日本では遺言を取り巻く環境が、平成30年の今年、劇的に変わりつつあります。今回のコラムではふたつご紹介します。

遺言の新制度が始まる!?

 ひとつめは、昨年12月に「法務省による自筆証書遺言の保管制度創設」を銀行業界が提案したことです。これは、自筆の遺言書を法務局に預ける新制度を創設するもので、全国銀行協会委員が提案したことを発端としています。

 具体的には、全国約400ヵ所の法務局で自筆証書遺言の原本と画像データを保管し、遺言者の死亡時に相続人や遺言執行者が閲覧できるようにするものです。

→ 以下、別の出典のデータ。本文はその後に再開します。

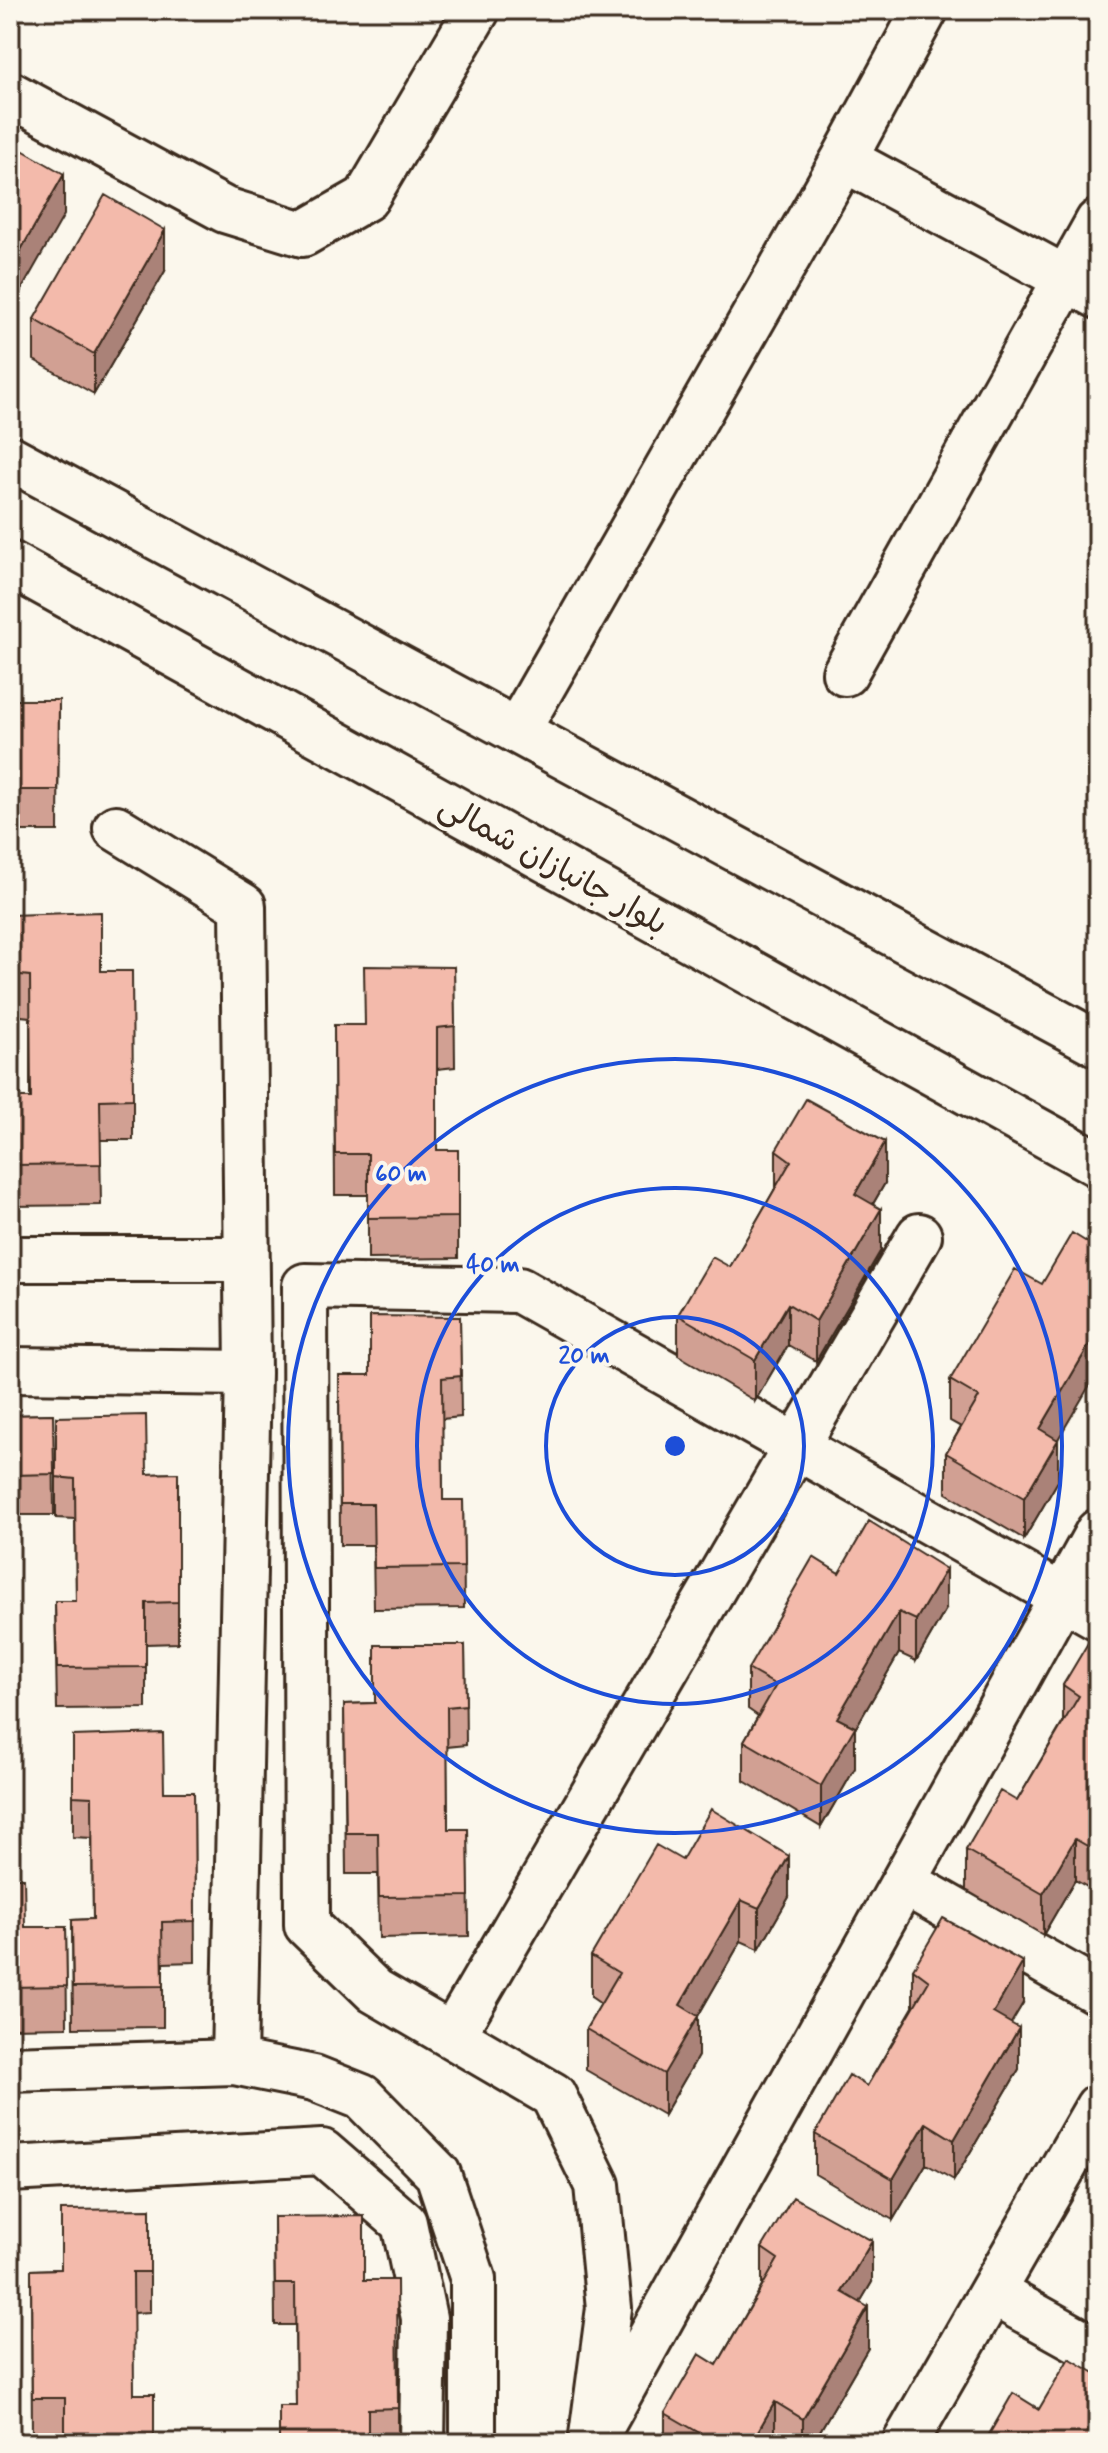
<svg xmlns="http://www.w3.org/2000/svg" width="1108" height="2453" font-family="Mynerve,'Playpen Sans Arabic',sans-serif">
  <style>
    .lines { fill: none; stroke-linecap: round; stroke-linejoin: round }
    .minor-casing { stroke: #3b2a1e; stroke-width: 50 }
    .major-casing { stroke: #3b2a1e; stroke-width: 50 }
    .minor { stroke: #fbf7ec; stroke-width: 44 }
    .major { stroke: #fbf7ec; stroke-width: 44 }
    .wall { fill: #d1a093; stroke: #3b2a1e; stroke-width: 2 }
    .shaded-wall { fill: #aa8278; stroke: #3b2a1e; stroke-width: 2 }
    .building { fill: #f3baab; stroke: #3b2a1e; stroke-width: 2 }
    .ring { fill: none; stroke: #1d4ed8; stroke-width: 4 }
    .labels { text-anchor: middle; stroke-width: 8; stroke-linejoin: round; paint-order: stroke }
    .street-label { font-size: 32px; fill: #3b2a1e; stroke: #fbf7ec }
    .centre { fill: #1d4ed8; stroke: #fbf7ec; stroke-width: 4 }
    .ring-label { font-size: 24px; text-anchor: middle; font-weight: bold; fill: #1d4ed8; stroke: #fbf7ec; stroke-width: 8; stroke-linejoin: round; paint-order: stroke }
  </style>
  <rect width="100%" height="100%" fill="#fbf7ec"/>
  <filter id="ink" filterUnits="userSpaceOnUse"><feTurbulence type="fractalNoise" baseFrequency=".0125" numOctaves="2"/><feDisplacementMap in="SourceGraphic" scale="16" xChannelSelector="R" yChannelSelector="G"/><feConvolveMatrix kernelMatrix="1 2 1 2 8 2 1 2 1" color-interpolation-filters="sRGB"/></filter>
  <g filter="url(#ink)">
    <g class="lines">
      <defs>
        <path id="minor" d="M10,94l215,116 78,24 63,-36 111,-188
          M844,159l254,137
          M845,673l253,-451
          M517,731l327,-572 81,-149
          M116,828l127,78 5,467 -14,689
          M10,1259h237
          M10,1370l238,3
          M904,1882l194,110
          M452,2036l-77,-45 -68,-66 -2,-639 214,4 579,327
          M10,2069l224,-7 80,16 48,19 76,77 35,105v164
          M10,2169l312,-17 82,71 20,95 -2,125
          M992,2292l106,59
          M603,2423l495,-891
          M591,2443l18,-135 -12,-123 -44,-90 -101,-59 467,-800
          M905,2443l193,-336"/>
        <path id="major" d="M10,458l1088,586
          M10,564l1088,600"/>
      </defs>
      <!-- minor casing -->
      <use href="#minor" class="minor-casing"/>
      <!-- major casing -->
      <use href="#major" class="major-casing"/>
      <!-- minor -->
      <use href="#minor" class="minor"/>
      <!-- major -->
      <use href="#major" class="major"/>
    </g>
    <!-- wall -->
    <path class="wall" d="M165,271l-71,123 -60,-34v-41z
      M10,700h49l-1,131h-48z
      M10,915l91,56 32,128v41h-33l1,65 -90,1 -1,-108h20v-81l-19,-2z
      M454,967l1,100 -18,2v81h21v108l-90,1v-64h-33l-1,-170h30z
      M776,1150l109,33 -12,21 8,46 -65,111 -28,-16 -33,56 -77,-46v-40l52,-48 46,-80z
      M460,1317l1,100 -19,2 1,81h20l1,108 -90,1 -1,-64h-33l-1,-170h31z
      M950,1380l108,60v41l-34,58 -78,-46v-40l15,-26 -11,-6z
      M53,1414l1,101h-41v49h-3v-149z
      M56,1417l91,57 31,-1v170l-32,1v64l-89,1 -2,-108h21l-1,-82 -19,-1z
      M839,1573l107,36 -30,52 -17,-8 -44,76v39l-34,59 -77,-46v-40l14,-25 -10,-7v-40z
      M1098,1636v257l-23,-13 -32,55 -77,-45v-40l51,-49 46,-79v-37z
      M465,1645l1,100 -19,2 1,82h20l1,107 -90,2 -1,-64h-32l-2,-170 31,-1z
      M73,1736l91,56h30l1,170 -32,1v64l-90,1 -1,-108 21,-1 -1,-81 -19,-1z
      M682,1860l107,37 -30,52 -18,-8 -43,75v40l-34,59 -78,-45v-41l15,-25 -10,-7v-41z
      M10,1878l15,49h41l1,100 -57,1z
      M913,1969l110,34 -13,21 9,45 -65,111 -28,-16 -33,56 -78,-46v-40l52,-48 46,-79z
      M150,2209v103l-16,1 -69,125 -33,1 -1,-169 30,-1z
      M274,2217l90,63 34,128v35h-119l17,-37 -1,-81h-20z
      M762,2248l110,34 -12,20 8,46 -55,95h-148v-30l52,-48 45,-79z"/>
    <!-- shaded-wall -->
    <path class="shaded-wall" d="M64,174v41l-54,95v-41z
      M165,230v41l-71,123v-40z
      M885,1142v41l-30,52v-41z
      M881,1209v41l-65,111v-40z
      M788,1304v41l-33,56v-41z
      M1098,1330v41l-58,99v-41z
      M1058,1440v41l-34,58v-41z
      M946,1569v40l-30,52v-41z
      M899,1612v41l-44,76v39l-34,59v-41l16,-68z
      M1075,1839v41l-32,55v-41z
      M789,1856v41l-30,52v-41z
      M741,1900v41l-43,75v40l-34,59v-41l16,-69z
      M1023,1962v41l-30,51v-41z
      M1019,2028v41l-65,111v-40z
      M926,2123v41l-33,56v-41z
      M872,2241v41l-30,51v-41z
      M868,2307v41l-55,95h-10v-24z
      M775,2402v41h-24z"/>
    <!-- building -->
    <path class="building" d="M10,143l54,31 -54,95z
      M105,195l60,35 -71,124 -60,-35z
      M10,700h49l-1,90h-48z
      M101,912v59h31l1,128 -33,1 1,64 -90,1 -1,-67h21l-1,-122 -19,-2 -1,-59z
      M364,966l90,1 1,59 -18,2v122h21v67l-90,1v-64h-33l-1,-129h31z
      M806,1099l79,43 -30,52 26,15 -65,112 -28,-17 -33,56 -77,-45 34,-58 18,10 61,-106 -15,-11z
      M1072,1233l26,16v81l-58,99 18,11 -34,58 -78,-45 33,-56 -29,-17 65,-111 27,15z
      M370,1316l90,1 1,59 -19,2 1,122h20l1,67 -90,1 -1,-64h-33l-1,-129h31z
      M53,1414l1,60 -41,1v48h-3v-108z
      M146,1415l1,59 31,-1v129l-32,1v64l-89,1 -2,-67h21l-1,-122 -19,-2v-60z
      M869,1521l77,48 -30,51 -17,-8 -62,106 18,9 -34,59 -77,-45 32,-56 -28,-16 65,-112 26,16z
      M1094,1633l4,3v216l-23,-13 -32,55 -77,-44 34,-59 17,10 62,-105 -16,-11z
      M375,1645h90l1,60 -19,2 1,122h20l1,67 -90,1 -1,-64h-32l-2,-129 31,-1z
      M163,1733l1,59h30l1,129 -33,1 1,64 -90,1 -1,-67 21,-1 -1,-122 -19,-1v-60z
      M711,1809l78,47 -30,52 -18,-8 -61,105 18,11 -34,58 -78,-45 33,-56 -28,-17 65,-111 26,15z
      M10,1878h14l1,49h41l1,59 -57,1z
      M943,1918l80,44 -30,51 26,15 -65,112 -28,-17 -33,56 -78,-45 34,-59 18,11 62,-105 -16,-12z
      M793,2197l79,44 -30,51 26,15 -65,112 -28,-17 -24,41h-34l-52,-30 34,-59 18,11 61,-106 -16,-11z
      M150,2209v63h-17l1,122h20v49h-89v-45h-33l-1,-128 30,-1v-59z
      M364,2216v64h33l1,128 -30,1v34h-89v-37h17l-1,-122h-20l-1,-67z
      M1069,2358l29,17v68h-114l29,-50 26,16z"/>
  </g>
  <!-- distance rings -->
  <g class="ring">
    <circle cx="675" cy="1446" r="129"/>
    <circle cx="675" cy="1446" r="258"/>
    <circle cx="675" cy="1446" r="387"/>
  </g>
  <g class="labels">
    <!-- street labels -->
    <g class="street-label">
      <text transform="translate(554 864) rotate(29)" y="11">بلوار جانبازان شمالی</text>
    </g>
  </g>
  <circle cx="675" cy="1446" r="12" class="centre"/>
  <g class="ring-label">
    <text x="401" y="1181">60 m</text>
    <text x="493" y="1272">40 m</text>
    <text x="584" y="1363">20 m</text>
  </g>
  <!-- margin -->
  <rect width="1108" height="2453" fill="none" stroke="#fbf7ec" stroke-width="40"/>
  <rect x="20" y="20" width="1068" height="2413" fill="none" stroke="#3b2a1e" stroke-width="3" filter="url(#ink)"/>
</svg>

保管時に法務局が遺言形式に関して審査を行うことも検討されており、記載不備による遺言無効が激減するものと推測されます。

 またそれに伴って、今まで自筆証書遺言に対して家庭裁判所で行われていた「検認」手続が新制度利用で省略される可能性があります。

 なにより嬉しいのは、現在、公正証書遺言作成には、遺言者の財産総額に応じて数万円から十数万円の費用がかかりますが、新制度ではその費用を低額に抑えたい考えのようです。

 そうなると、自筆証書遺言と公正証書遺言を比べた場合、法的効力は同等で作成コストが安い自筆証書遺言が俄然クローズアップされることが想定されます。実現したら、まさに自筆証書遺言が公正証書遺言に肩を並べた瞬間です。

 新制度は、早ければ平成30年度中にも民法が改正され、その中のひとつとなる見通しです。